Odd too because on the one hand most of us are intensely private, contemplating the narratives of our individual stories and circumstances, undergoing our individual ordeals, mostly in isolation from the person sitting on the next chair less than a metre away. We sit there reading our crime novels, ipads, fashion magazines, newspapers, looking up only to interact with nurses bustling to attend to our needs.

Conversely, the room is the setting for extraordinary lack of privacy. The use of name and birthdate to cross-check medications (“Date of birth John?” “1/1/39, that’s correct?”) is just the start. There is, in a small room, constant discussion between nurses and each patient as they arrive, narratives of their daily lives as they are now, about symptoms, treatment, haemoglobin levels, bowel movements, what the doctor said, whether someone is taking you home, and so on. All punctuated by necessarily public visits, carefully but unspokenly orchestrated, to the toilet in the corner of the room. The awkwardness of unplugging, gathering up cords and tubes to avoid painfully catching them on something, trying to steer the stand, as clumsy as a vertical shopping trolley, one-handed, through the small area past other patients, visitors, nurses, and trying to somewhat noisily manage the activities inside the toilet, also one-handed and trolley-bound, makes every visit (and you usually need at least two with the big volume of fluid being pumped in to you) a very public affair. In spite of that, or perhaps because of this, your efforts are studiously ignored by the others, heads down in golfing magazines, or Proust (nah, just kidding), except that at least one will be planning their own moves as soon as you vacate the toilet.
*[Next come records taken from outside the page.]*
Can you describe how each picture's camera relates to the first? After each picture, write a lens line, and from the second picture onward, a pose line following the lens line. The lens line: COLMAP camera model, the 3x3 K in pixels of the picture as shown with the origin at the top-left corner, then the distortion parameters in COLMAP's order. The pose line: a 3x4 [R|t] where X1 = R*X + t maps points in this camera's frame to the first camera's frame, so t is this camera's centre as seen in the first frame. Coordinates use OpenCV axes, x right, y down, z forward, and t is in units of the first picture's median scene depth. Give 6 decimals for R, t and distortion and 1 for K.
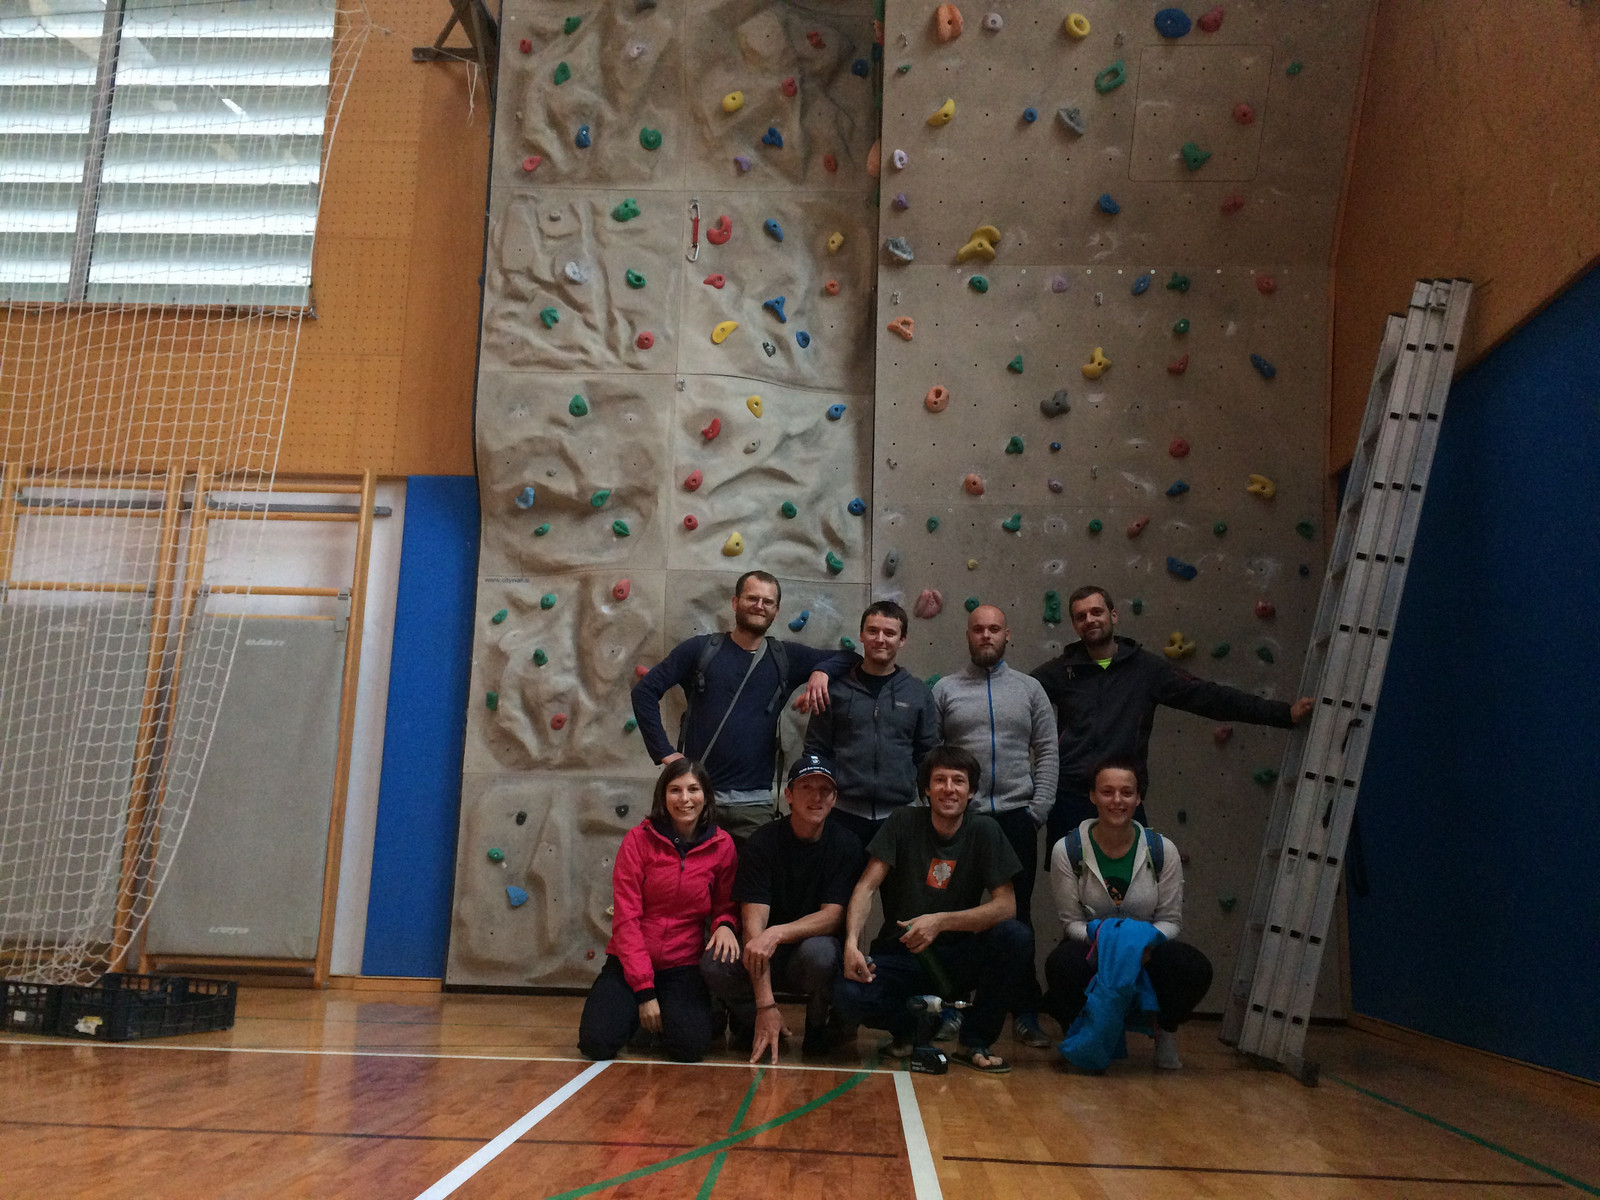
lens RADIAL K [[1389.8, 0, 781.4], [0, 1389.8, 597.6], [0, 0, 1]] dist [0.048459, 0.012354]
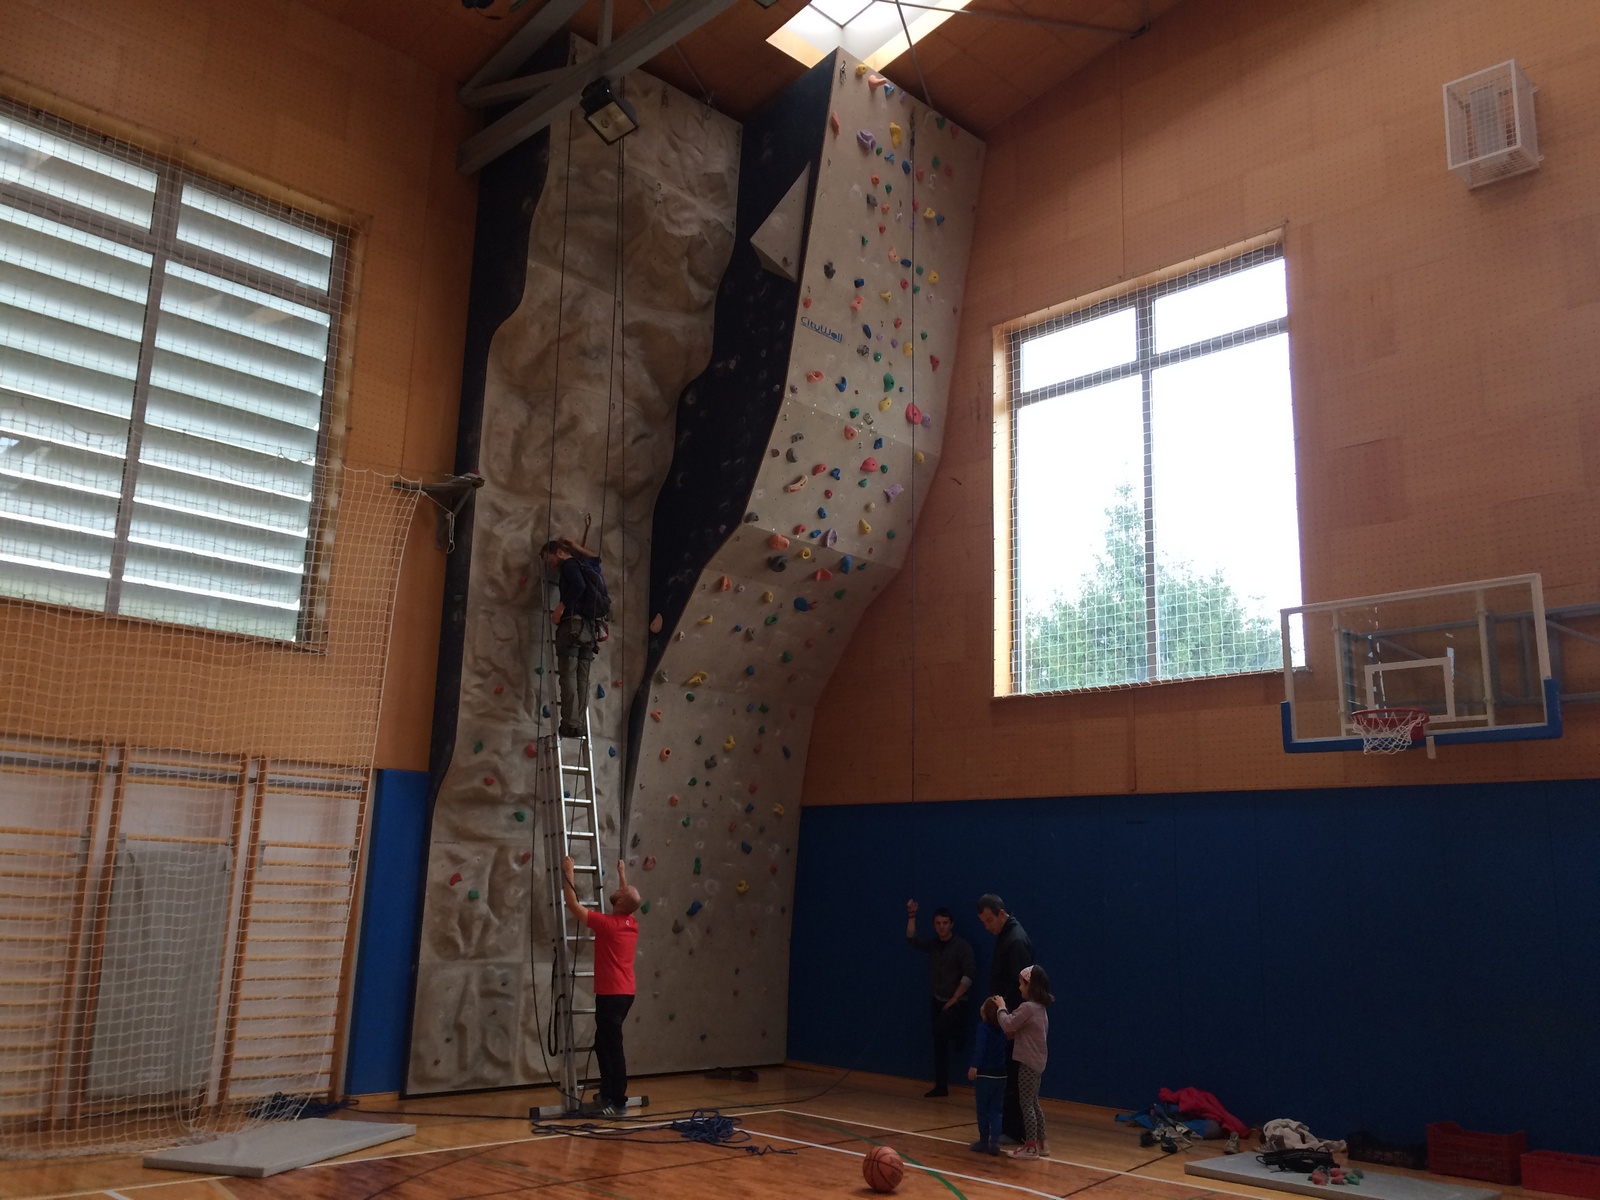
lens RADIAL K [[1389.8, 0, 781.4], [0, 1389.8, 597.6], [0, 0, 1]] dist [0.048459, 0.012354]
pose [[0.675676, 0.145381, 0.722722, -1.190649], [-0.151319, 0.986838, -0.057042, -0.269867], [-0.721502, -0.070820, 0.688781, -0.414106]]
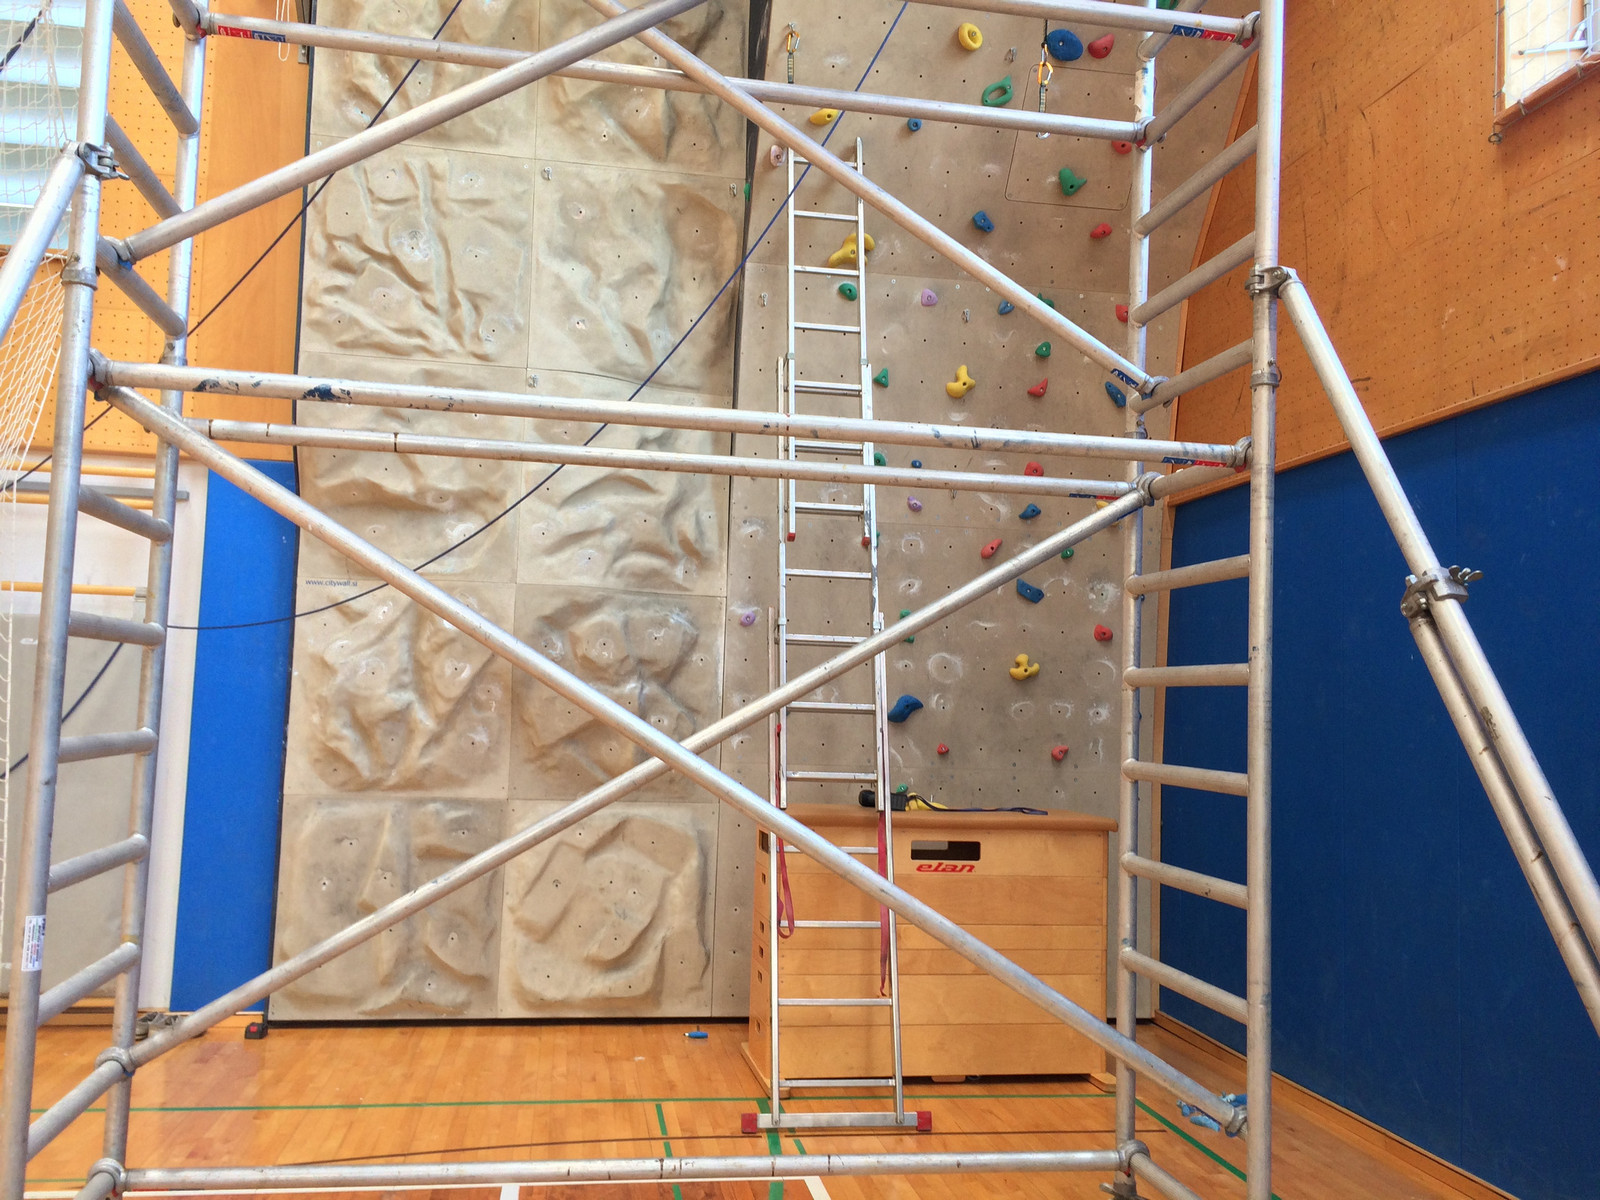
lens RADIAL K [[1389.8, 0, 781.4], [0, 1389.8, 597.6], [0, 0, 1]] dist [0.048459, 0.012354]
pose [[0.976767, 0.016322, 0.213682, -0.106136], [-0.042174, 0.992237, 0.116991, -0.125206], [-0.210114, -0.123284, 0.969873, 0.048353]]
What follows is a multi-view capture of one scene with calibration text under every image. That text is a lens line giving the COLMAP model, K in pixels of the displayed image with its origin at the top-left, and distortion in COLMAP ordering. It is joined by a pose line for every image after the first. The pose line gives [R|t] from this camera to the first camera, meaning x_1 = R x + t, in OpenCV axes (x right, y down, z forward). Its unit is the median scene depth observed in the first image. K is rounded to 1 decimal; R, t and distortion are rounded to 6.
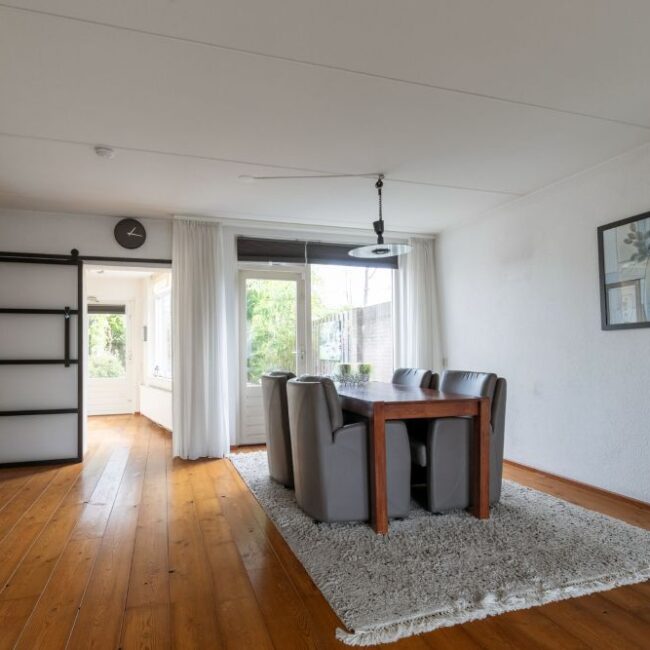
lens RADIAL K [[459.6, 0, 315.9], [0, 459.6, 346.4], [0, 0, 1]] dist [-0.001671, -0.006936]
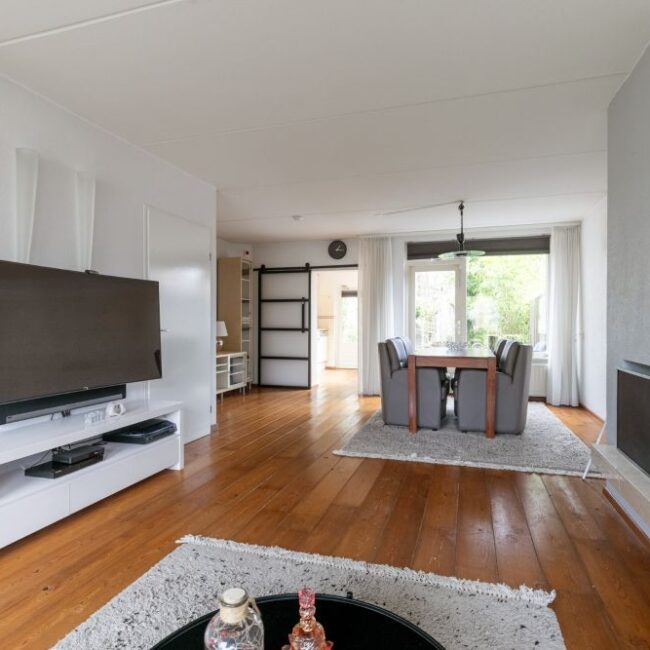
lens RADIAL K [[459.6, 0, 324.7], [0, 459.6, 325.7], [0, 0, 1]] dist [-0.001671, -0.006936]
pose [[0.810680, 0.009652, -0.585410, 0.515317], [-0.002593, 0.999913, 0.012895, -0.003486], [0.585484, -0.008936, 0.810635, -0.329592]]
So a strange mix of intense privacy and unavoidable public sharing of your bodily functions. All in a room which isolates this little world of personal dramas and interactions from the “real” world outside. As does the lack of windows. My previous ward had only high windows no one could see out of. This one has relatively low windows but only those seated next to them (“my spot” except when someone beats me to it) can see out, and even then only though a screen of trees to the car park. Might as well be in a submarine, or a spaceship.

It all reminds me of that Dr Who episode “The ark in space”. The narrative was of a space ship heading off to a new world a long way away, the colonists necessarily in suspended animation, each isolated in their own little cubicle, supplied with life support through tubes. So far pretty good analogy, but it gets better. A “space wasp” manages to get into the space ship, and, like its counterparts on Earth, proceeds to lay eggs in the handily already immobilised colonists in their individual cells. The eggs will hatch of course and consume the bodies (of spiders or caterpillars on Earth, humans here) before pupating and developing into new wasps. Well, you get the idea. There we are, colonists on a space ship, all incubating unwelcome visitors. Easy for Dr Who to fix (the creatures turn out to be vulnerable to electricity), not so easy for chemotherapy doctors and nurses, unfortunately.

Anyway, that’s another session in the space ship completed for me. Fifteen now, but who’s counting. Wonder what and where my next session will be and whether my lovely oncologist (Dr What, How, When, Where) will find that an electric wand can magic away my parasites.

Now that will be a story to tell you.